**Exercise prompt:** The reply should hold every line of the data below, unchanged, and none of the pictures.

**Supplied data:**
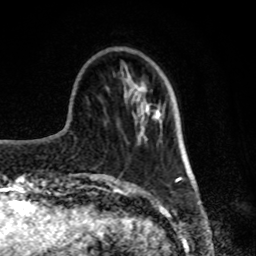
Breast MRI, one axial slice. Position 25 of 80 along the scan axis. Cropped to one breast. Dynamic contrast-enhanced series, time point 2 of 8 at this slice position (early post-contrast). 1.5 T. TE 4.2 ms, TR 7 ms. 256 × 256 image matrix. Female patient.
Outlined on this slice (semi-automatic segmentation, software-assisted and operator-edited):
- enhancing-tissue mask used for the functional tumour volume (all voxels passing the contrast-enhancement thresholds inside the analysis volume; usually the tumour): bounding box <141,111,158,135> (left, top, right, bottom; pixels)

**Answer section:**
Breast MRI, one axial slice. Position 25 of 80 along the scan axis. Cropped to one breast. Dynamic contrast-enhanced series, time point 2 of 8 at this slice position (early post-contrast). 1.5 T. TE 4.2 ms, TR 7 ms. 256 × 256 image matrix. Female patient.
Outlined on this slice (semi-automatic segmentation, software-assisted and operator-edited):
- enhancing-tissue mask used for the functional tumour volume (all voxels passing the contrast-enhancement thresholds inside the analysis volume; usually the tumour): bounding box <141,111,158,135> (left, top, right, bottom; pixels)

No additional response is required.